Соседка была не замужем и жила одна. Я знал, что в Варшаву она приехала из деревни и родных у нее в городе нет. По вечерам к ней с некоторых пор зачастил сослуживец, главный бухгалтер, которого мы называли Старый Хрыч. Небольшого роста, седой как лунь, в тяжелом ортопедическом башмаке на правой ноге; было ему, наверно, под семьдесят, и когда их с Вандой Ольчак видели вместе, ее можно было принять за его дочку.
— Старый хрыч. Омерзительный, сластолюбивый старикан. Только такой и мог на нее польститься… — с мстительным злорадством говорила мать, но в голосе ее таилась тревога. Что ни говори, она не могла не считаться с человеком, который по будням ходил в парадном костюме, с чиновничьим портфелем и всем своим поведением давал понять, что обладает невесть какими возможностями.
Всякий раз, когда соседка оставляла Старого Хрыча ужинать, разогревая ему что-то на плитке у себя в комнате, мать залезала в шкаф в коридоре, запиралась изнутри и подслушивала. В кромешной темноте, приложив ухо к холодной стене, она могла просидеть так и часа полтора.
Я умирал со страху, что однажды ей не хватит воздуха, что она задохнется между пальто или отравится, надышавшись мерзкого запаха нафталина.
— Не понимаю! Как можно заниматься такими вещами? — Отец смотрел на мать и укоризненно качал головой. — Подслушивать? В шкафу?! Скажи, неужели тебе не стыдно? Это же низко.
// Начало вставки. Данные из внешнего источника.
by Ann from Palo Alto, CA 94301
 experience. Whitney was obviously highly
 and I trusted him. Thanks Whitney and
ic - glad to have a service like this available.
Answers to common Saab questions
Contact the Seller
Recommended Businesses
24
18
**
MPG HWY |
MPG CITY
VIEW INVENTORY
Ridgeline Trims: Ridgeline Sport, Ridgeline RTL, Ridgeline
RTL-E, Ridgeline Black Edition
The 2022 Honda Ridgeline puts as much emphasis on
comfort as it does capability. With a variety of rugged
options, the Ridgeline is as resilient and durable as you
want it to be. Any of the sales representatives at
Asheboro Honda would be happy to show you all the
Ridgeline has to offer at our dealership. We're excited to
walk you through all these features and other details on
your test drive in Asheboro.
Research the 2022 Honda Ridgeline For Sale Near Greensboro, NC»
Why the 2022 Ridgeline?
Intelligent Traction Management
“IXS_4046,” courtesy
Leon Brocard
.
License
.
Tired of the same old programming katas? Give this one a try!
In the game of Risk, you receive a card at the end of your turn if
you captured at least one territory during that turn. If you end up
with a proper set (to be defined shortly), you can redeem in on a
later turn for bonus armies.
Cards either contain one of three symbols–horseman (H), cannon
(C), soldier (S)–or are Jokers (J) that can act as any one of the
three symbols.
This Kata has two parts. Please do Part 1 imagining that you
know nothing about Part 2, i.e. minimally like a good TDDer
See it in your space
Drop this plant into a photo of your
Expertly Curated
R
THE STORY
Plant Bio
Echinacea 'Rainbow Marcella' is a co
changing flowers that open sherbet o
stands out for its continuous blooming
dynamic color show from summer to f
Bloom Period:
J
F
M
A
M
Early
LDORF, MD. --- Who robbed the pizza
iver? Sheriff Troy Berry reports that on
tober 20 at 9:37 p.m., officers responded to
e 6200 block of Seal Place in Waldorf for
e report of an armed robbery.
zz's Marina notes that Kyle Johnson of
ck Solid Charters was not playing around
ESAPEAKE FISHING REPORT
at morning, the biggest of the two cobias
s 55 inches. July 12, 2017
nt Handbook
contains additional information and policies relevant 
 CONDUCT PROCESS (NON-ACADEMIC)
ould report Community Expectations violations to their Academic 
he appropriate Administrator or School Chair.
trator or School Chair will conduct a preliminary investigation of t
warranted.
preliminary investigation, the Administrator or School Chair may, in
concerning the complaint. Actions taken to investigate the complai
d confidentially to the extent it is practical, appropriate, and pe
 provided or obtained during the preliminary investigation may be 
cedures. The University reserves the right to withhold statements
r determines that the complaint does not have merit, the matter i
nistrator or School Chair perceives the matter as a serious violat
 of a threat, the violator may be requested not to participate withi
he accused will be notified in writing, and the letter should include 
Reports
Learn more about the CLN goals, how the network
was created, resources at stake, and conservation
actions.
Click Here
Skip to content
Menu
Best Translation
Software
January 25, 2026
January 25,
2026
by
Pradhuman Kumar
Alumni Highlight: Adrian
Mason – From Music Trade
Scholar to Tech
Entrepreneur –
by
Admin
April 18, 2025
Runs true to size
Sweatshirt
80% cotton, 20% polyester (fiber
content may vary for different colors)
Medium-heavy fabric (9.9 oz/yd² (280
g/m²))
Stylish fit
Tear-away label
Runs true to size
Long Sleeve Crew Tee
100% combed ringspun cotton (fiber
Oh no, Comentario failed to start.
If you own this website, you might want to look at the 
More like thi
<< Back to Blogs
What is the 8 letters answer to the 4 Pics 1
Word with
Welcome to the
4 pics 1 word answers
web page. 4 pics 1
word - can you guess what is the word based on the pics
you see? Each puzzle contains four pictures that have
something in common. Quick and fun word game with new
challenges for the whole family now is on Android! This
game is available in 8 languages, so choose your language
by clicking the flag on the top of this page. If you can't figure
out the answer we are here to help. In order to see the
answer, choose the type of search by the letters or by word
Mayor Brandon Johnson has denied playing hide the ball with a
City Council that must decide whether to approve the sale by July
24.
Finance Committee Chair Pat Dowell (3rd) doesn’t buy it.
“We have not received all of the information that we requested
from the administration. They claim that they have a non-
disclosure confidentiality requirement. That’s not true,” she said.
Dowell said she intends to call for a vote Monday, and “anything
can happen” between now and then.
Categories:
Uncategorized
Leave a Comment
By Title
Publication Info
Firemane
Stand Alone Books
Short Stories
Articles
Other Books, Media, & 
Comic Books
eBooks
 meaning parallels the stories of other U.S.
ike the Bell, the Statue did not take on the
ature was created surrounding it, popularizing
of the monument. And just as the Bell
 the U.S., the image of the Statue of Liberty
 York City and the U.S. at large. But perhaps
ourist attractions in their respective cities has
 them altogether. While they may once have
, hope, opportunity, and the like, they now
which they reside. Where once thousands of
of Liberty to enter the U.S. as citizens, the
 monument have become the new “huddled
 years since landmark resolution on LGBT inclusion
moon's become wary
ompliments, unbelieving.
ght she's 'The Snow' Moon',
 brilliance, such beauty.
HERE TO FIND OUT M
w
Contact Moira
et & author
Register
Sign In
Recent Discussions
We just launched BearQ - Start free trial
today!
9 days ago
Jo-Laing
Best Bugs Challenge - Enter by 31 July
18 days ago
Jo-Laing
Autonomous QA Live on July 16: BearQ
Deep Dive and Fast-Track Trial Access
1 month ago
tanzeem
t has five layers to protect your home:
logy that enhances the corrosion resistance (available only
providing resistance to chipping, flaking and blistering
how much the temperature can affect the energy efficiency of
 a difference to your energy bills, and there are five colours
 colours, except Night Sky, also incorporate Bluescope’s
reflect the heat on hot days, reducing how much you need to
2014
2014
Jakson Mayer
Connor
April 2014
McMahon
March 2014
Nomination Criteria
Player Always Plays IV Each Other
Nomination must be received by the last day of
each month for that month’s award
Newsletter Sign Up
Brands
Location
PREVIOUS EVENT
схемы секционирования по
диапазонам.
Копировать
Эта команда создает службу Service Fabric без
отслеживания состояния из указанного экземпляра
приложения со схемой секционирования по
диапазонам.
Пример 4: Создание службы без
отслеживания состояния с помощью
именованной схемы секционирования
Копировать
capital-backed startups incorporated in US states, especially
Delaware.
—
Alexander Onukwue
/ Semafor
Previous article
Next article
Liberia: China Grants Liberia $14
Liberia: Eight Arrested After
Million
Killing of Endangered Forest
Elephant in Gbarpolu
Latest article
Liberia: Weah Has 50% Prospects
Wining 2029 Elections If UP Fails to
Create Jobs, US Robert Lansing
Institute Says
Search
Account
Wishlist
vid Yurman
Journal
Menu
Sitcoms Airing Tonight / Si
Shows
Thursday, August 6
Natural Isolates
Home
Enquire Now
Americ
Унизительно.
— Ты знаешь, с каких пор я чувствую себя униженной… — ледяным тоном отвечала мать. — Я настолько унижена, что дальше уже некуда. И ты еще говоришь мне об унижении? Да по какому праву? Столько лет на твоих глазах хамка, которой только навоз вилами ворошить, меня изводит, все нервы истрепала, а ты даже пальцем не пошевелишь…
— А что прикажешь делать? — Отец беспомощно разводил руками. — Не убивать же ее. Разве я виноват, что ее сюда вселили, потому что у нас излишки метража? Я, что ли, придумал такой жилищный закон? Ничего не попишешь. Надо еще немного потерпеть. Теперь, когда она кого-то себе нашла, наверняка уже скоро съедет.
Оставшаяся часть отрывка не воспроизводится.